This essay on NPR.org is interesting and worth a read, if you've got a moment. It's about the idea that you should accept the fact that you're never going to read, see, hear or experience everything of value. You're going to go to your grave having missed out on hundreds, thousands, of cultural experiences (books, movies, plays, albums, TV shows, etc., etc.) that others—including people whose opinions you trust—swear are awesome, life-changing, sublime, etc., etc. And that's fine.

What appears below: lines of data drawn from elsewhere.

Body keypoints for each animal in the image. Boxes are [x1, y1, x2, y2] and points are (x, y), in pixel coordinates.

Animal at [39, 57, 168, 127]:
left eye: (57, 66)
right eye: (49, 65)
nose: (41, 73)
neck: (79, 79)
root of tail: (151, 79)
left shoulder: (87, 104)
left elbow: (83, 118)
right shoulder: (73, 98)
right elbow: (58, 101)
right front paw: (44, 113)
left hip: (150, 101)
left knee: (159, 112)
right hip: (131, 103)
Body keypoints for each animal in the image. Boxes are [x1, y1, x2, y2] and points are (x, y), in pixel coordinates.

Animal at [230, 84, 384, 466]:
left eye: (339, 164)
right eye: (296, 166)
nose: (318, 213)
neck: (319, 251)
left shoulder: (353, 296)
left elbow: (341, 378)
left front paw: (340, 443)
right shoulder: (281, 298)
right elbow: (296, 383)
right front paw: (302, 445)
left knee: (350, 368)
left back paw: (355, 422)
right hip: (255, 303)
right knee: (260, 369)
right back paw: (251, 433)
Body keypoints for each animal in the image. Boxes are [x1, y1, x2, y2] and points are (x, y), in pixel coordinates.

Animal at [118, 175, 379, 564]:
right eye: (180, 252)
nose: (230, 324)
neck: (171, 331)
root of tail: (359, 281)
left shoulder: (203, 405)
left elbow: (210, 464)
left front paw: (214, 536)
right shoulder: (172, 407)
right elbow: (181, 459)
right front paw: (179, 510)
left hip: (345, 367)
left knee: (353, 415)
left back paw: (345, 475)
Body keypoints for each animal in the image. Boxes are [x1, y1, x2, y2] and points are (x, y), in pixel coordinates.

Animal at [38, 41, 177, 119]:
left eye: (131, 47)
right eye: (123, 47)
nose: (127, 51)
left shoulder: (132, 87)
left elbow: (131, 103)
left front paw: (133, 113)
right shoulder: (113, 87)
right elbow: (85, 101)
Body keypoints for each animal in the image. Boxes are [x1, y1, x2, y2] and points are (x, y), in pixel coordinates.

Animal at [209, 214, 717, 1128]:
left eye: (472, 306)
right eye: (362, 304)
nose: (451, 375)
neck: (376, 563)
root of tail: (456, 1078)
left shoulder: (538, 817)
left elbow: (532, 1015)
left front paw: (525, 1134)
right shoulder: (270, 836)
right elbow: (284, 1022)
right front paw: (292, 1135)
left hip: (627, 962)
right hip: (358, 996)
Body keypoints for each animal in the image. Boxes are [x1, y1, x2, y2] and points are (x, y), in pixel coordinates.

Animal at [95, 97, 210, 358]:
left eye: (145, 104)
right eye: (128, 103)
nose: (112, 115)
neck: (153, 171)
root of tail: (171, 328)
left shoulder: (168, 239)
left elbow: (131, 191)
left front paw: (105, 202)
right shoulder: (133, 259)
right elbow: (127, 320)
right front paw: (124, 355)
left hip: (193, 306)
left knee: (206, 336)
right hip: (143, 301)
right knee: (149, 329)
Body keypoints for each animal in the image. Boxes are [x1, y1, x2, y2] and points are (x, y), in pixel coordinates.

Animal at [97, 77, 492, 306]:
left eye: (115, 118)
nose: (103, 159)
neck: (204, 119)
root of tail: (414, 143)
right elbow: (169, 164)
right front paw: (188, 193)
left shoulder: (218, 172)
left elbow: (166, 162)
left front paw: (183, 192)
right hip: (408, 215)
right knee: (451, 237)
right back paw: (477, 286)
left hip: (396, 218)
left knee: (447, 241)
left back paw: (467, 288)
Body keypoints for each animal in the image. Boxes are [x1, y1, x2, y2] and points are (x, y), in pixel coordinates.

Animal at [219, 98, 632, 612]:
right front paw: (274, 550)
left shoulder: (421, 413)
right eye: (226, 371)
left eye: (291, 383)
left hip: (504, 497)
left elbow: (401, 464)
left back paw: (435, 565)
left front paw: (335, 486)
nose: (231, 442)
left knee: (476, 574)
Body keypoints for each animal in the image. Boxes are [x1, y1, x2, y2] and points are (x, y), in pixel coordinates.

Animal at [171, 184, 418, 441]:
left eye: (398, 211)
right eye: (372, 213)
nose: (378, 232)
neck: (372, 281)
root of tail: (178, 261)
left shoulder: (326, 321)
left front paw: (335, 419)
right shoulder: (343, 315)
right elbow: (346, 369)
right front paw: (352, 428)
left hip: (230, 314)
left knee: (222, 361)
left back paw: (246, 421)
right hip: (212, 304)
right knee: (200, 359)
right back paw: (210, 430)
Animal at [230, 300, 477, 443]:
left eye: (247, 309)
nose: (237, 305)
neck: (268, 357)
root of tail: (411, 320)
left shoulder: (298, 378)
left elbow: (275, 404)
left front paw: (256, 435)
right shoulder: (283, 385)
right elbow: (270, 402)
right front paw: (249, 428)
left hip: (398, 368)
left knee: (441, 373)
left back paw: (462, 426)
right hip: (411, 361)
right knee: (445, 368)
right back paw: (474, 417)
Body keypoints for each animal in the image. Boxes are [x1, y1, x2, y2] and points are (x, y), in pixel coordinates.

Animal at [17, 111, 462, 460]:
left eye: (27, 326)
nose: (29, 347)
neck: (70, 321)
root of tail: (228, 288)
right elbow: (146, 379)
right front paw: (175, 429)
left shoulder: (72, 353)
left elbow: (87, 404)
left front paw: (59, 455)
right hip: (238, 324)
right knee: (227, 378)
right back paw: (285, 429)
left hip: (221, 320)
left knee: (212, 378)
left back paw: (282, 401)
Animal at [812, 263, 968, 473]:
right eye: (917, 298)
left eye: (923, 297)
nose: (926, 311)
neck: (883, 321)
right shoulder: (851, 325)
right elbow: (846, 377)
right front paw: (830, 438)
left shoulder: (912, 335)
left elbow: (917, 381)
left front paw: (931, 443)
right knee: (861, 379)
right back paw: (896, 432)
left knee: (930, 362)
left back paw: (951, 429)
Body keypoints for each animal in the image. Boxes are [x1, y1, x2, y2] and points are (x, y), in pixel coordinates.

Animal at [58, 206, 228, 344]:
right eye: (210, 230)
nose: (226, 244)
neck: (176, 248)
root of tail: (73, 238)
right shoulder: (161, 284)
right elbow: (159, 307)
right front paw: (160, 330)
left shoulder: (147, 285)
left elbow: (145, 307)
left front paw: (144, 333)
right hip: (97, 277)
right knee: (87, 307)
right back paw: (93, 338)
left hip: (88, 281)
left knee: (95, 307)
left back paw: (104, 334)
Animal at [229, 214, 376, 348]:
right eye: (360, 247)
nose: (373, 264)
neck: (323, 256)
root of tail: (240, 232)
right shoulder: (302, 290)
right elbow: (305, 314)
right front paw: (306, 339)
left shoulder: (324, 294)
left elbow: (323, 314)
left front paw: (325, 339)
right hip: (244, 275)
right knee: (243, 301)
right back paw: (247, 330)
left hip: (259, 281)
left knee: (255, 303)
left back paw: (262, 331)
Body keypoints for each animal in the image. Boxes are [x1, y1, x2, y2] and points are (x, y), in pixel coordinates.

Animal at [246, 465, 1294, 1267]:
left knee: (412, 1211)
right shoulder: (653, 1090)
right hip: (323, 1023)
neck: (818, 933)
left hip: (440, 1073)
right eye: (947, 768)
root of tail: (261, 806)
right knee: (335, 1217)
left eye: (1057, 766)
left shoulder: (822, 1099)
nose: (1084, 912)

I know I've made the conscious choice to skip whole swaths of things, mostly by rejecting the opinions of critics. I make almost no effort to keep up with hip-hop, I only encounter mainstream pop by watching videos on MTV or VH1, and while I visit Pitchfork every morning, I generally only read the one-sentence teasers for their reviews—I don't read more than one or two whole reviews per week, and I almost never actually listen to the albums in question, even when a friend of mine has written the review, so indie music is almost completely closed off to me. I don't read any fiction reviewed in the New York Times Book Review, unless it's in the Crime column or one of their rare science fiction roundups. I don't watch movies that win Oscars or festival prizes. I don't go to the theater, though I wouldn't mind checking out an opera at some point, not because I want to become knowledgeable about opera, but because the format itself seems like it would be interesting to experience, one time. Actually, two times; I'd like to see one European-style opera, and one Chinese opera.
What do you not bother with? What do you read, watch or listen to because you're afraid of missing out, or being left out of some perceived culture-wide conversation?